Be aware that most databases don't contain all codepoints, only the ones that are affected by that normalization. For example, the lower normalization form doesn't contain the lowercase e, since lower("e") == "e".

This means that comparing a function like lower to a full normalization form such as nfkc will yield a lot of output.

user@HOST:strinvader$ ./strinvader.py --forms lower py_lower --diff
╒═════════════╤═══════════╤═══════════════╕
│ Codepoint   │ lower     │ py_lower      │
╞═════════════╪═══════════╪═══════════════╡
│ İ    0130   │ i    0069 │ i̇   0069+0307 │
╘═════════════╧═══════════╧═══════════════╛
A total of 1/1304 codepoints differ.

Databases

Each database represents one normalization function. For example, the unicode NFKC normalization form is represented in the nfkc database. Other databases may represent language-specific normalization functions, for example py_lower which represents python's builtin tolower() function.
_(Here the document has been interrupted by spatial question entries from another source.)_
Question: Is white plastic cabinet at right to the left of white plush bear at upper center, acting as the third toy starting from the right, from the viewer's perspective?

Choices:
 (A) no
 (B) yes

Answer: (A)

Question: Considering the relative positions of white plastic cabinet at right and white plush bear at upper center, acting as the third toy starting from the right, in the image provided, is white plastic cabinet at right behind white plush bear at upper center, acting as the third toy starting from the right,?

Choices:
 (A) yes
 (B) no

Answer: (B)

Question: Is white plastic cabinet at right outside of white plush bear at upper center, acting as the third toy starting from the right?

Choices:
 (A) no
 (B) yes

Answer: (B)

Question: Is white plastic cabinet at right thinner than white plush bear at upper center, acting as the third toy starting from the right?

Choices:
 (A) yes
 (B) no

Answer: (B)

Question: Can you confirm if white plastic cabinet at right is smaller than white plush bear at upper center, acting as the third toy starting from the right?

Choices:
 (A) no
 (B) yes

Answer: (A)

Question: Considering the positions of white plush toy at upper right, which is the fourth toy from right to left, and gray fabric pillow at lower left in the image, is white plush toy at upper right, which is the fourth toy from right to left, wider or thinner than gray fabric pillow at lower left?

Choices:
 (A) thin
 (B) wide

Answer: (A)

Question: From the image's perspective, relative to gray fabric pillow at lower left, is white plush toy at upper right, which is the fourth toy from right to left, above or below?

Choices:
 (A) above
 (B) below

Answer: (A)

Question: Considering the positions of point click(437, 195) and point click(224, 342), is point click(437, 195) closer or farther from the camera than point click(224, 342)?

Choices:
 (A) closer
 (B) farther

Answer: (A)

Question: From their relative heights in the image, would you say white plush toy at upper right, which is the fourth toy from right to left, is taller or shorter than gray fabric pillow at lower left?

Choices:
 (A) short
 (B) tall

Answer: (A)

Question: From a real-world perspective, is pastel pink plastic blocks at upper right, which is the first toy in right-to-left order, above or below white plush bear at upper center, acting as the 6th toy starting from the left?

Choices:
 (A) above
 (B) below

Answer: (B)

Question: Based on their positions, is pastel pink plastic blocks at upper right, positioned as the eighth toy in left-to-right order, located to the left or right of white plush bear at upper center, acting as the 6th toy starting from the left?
A collection of scripts is included under generators/, each generating one or more databases.

If you want to add support for some other target (say, a specific web application which does unicode transformation), this is where it goes! Write a script which can generate a database for your target.
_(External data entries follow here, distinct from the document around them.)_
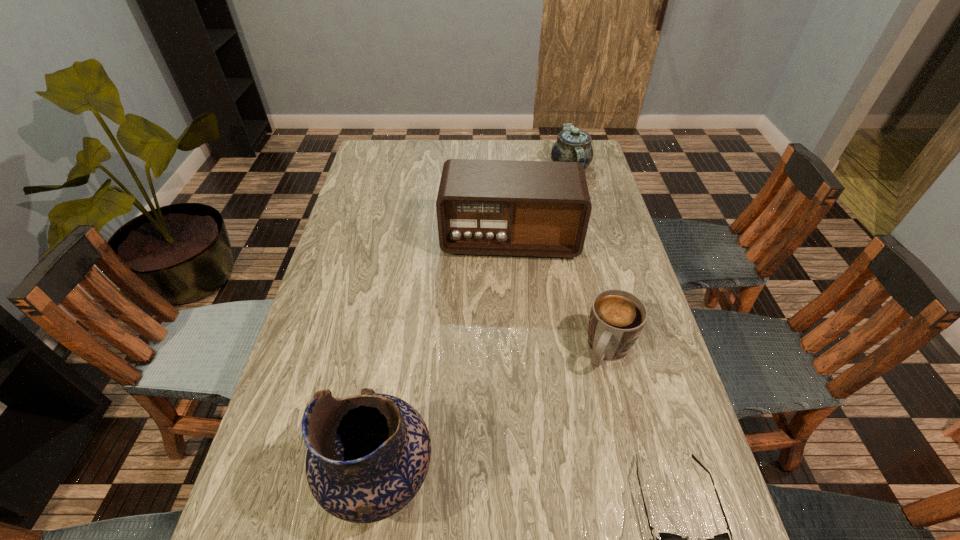
Find the location of a particular element. This screenshot has width=960, height=540. free space located 0.050m from the spout of the farthest object is located at coordinates (568, 193).

The height and width of the screenshot is (540, 960). What are the coordinates of `vacant space located 0.160m from the spout of the farthest object` in the screenshot? It's located at (565, 212).

Where is `blank space located 0.270m from the spout of the farthest object`? This screenshot has width=960, height=540. blank space located 0.270m from the spout of the farthest object is located at coordinates (562, 232).

You are a GUI agent. You are given a task and a screenshot of the screen. Output one action in this format:
    pyautogui.click(x=<x>, y=<y>)
    Task: Click on the object at the far edge
    This screenshot has width=960, height=540.
    Given the screenshot: What is the action you would take?
    pyautogui.click(x=572, y=145)

At what (x,y) coordinates should I click in order to perform the action: click on mug present at the right edge. Please return your answer as a coordinate pair (x, y). The height and width of the screenshot is (540, 960). Looking at the image, I should click on (617, 317).

The width and height of the screenshot is (960, 540). Find the location of `radio receiver located in the right edge section of the desktop`. radio receiver located in the right edge section of the desktop is located at coordinates (513, 208).

The height and width of the screenshot is (540, 960). What are the coordinates of `chinaware that is at the right edge` in the screenshot? It's located at (572, 145).

I want to click on object located in the far right corner section of the desktop, so click(572, 145).

In the image, there is a desktop. Identify the location of vacant space at the far edge. (467, 154).

The image size is (960, 540). Identify the location of free spot at the near edge of the desktop. (556, 507).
A database is a JSON file with the following format:

{
  "single" : {
    "a" : [ 1234, 5678, 1111 ],
    "b" : [ 1337 ],
    ...
  },

  "multi" : {
    "fqt" : [ 1122, 1442 ],
    "\u00ed\u1ee3" : [ 1523 ],
    ...
  }
}

All strings are unicode strings. in single, keys are single characters. in multi, keys are multi-character strings.

Each number is a decimal representation of a single unicode codepoint. For example, 64259 is the representation of U+FB03 (ffi)

TODO

  • More platform-specific normalizations such as this
    • nginx?
    • windows functions?